Final answer:
The Net Advantage to Leasing (NAL) for Deep Lake Drilling (DLD) would be calculated by comparing the present value of costs associated with leasing versus buying, considering tax shields from CCA, borrowing costs, and other relevant cash flows. A detailed financial model, which includes multiple factors such as purchase price, lease payments, tax benefits, and equipment's useful life, would be necessary to compute the exact NAL figure.
Step-by-step explanation:
The Net Advantage to Leasing (NAL) for Deep Lake Drilling (DLD) is calculated by comparing the cost of leasing the equipment with the cost of purchasing it, taking into account tax shields from Capital Cost Allowance (CCA), the borrowing cost, and any other relevant cash flows over the equipment's useful life. The calculation involves determining the present value of leasing and buying costs, and then finding the difference between the two. These cash flows should be discounted at the opportunity cost of capital, which in this case could be the borrowing rate of 7%. A detailed financial analysis considering the lease payments, tax benefits, and salvage value of the equipment at the end of its useful life would lead to an estimation of the NAL.

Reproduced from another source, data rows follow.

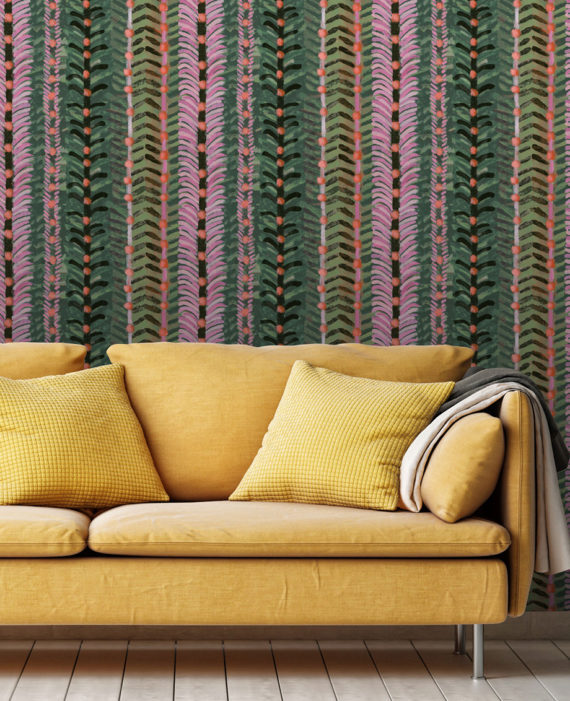
Where is `couch`? This screenshot has width=570, height=701. couch is located at coordinates (235, 423).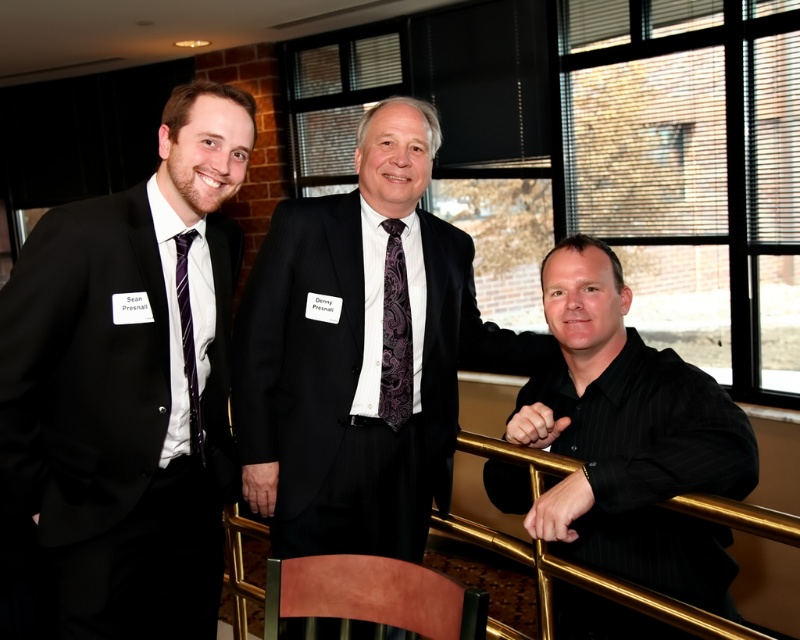
You are at a formal event and need to greet the person wearing the matte black suit at left and the matte black suit at center. Which one should you approach first if you want to greet the person who is closer to you?

You should approach the matte black suit at left first because it is closer to the viewer than the matte black suit at center.

In the scene shown: You are organizing a photo shoot and need to arrange the models in order from left to right based on their clothing items. Given the matte black suit at left and the purple paisley tie at center, which clothing item should be placed first when arranging from left to right?

The matte black suit at left should be placed first when arranging from left to right because it is positioned to the left of the purple paisley tie at center.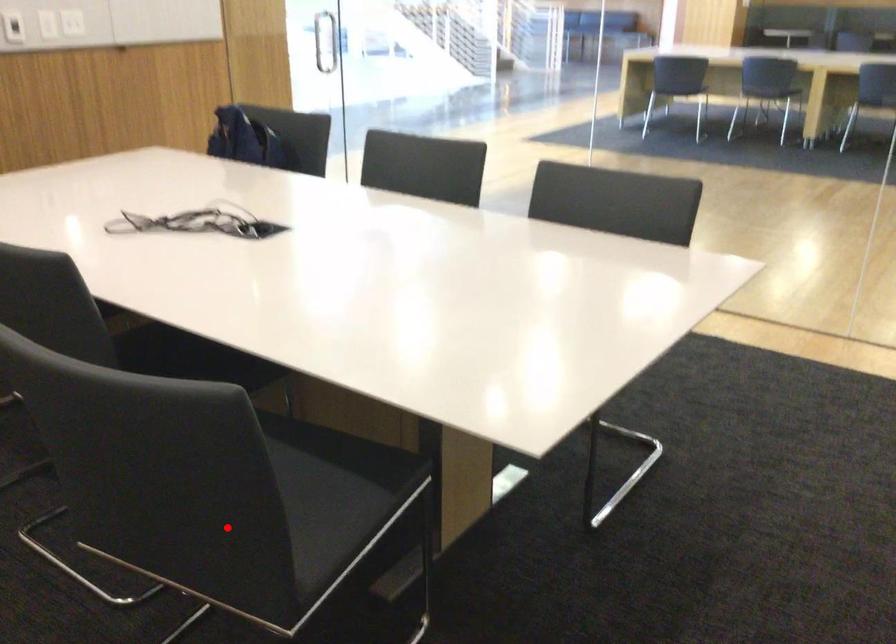
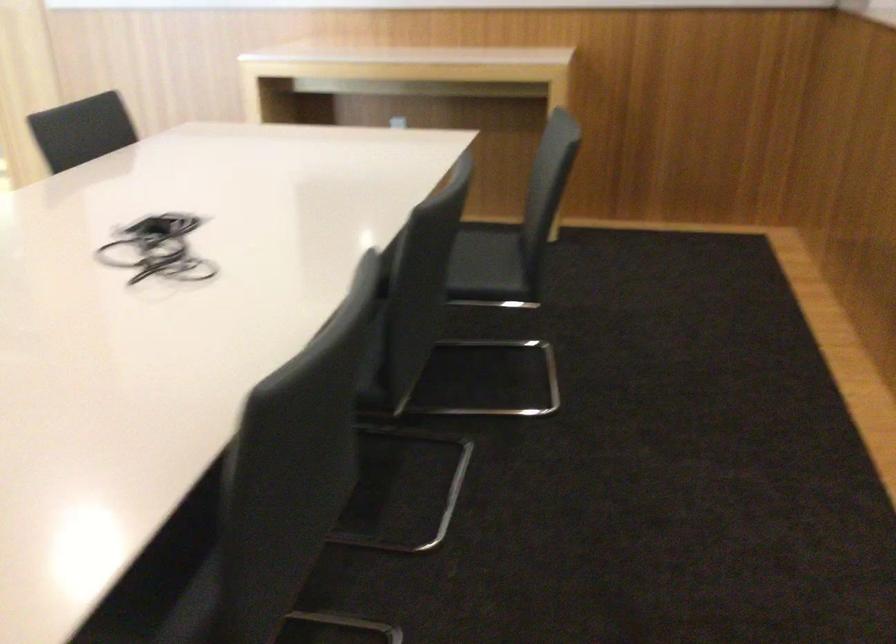
Question: A red point is marked in image1. In image2, is the corresponding 3D point closer to the camera or farther? Reply with the corresponding letter.

Choices:
 (A) The corresponding 3D point is closer.
 (B) The corresponding 3D point is farther.

Answer: (B)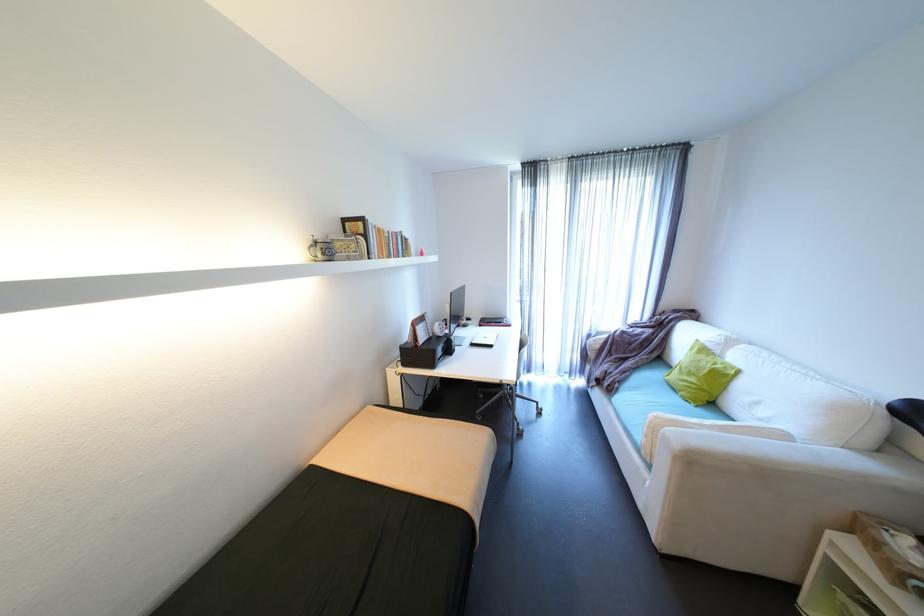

To provide an accurate answer, a financial model with the following inputs would be needed: the purchase price, the lease payments, the CCA rate, tax rate, borrowing rate, and the equipment's useful life. A table format can be used to illustrate the yearly cash flows, tax shields, and the present value of these amounts, both for leasing and buying. By calculating and comparing these present values, the NAL can be derived. However, without the specific cash flow structure or salvage value, it is not possible to provide an exact figure for the NAL in this scenario.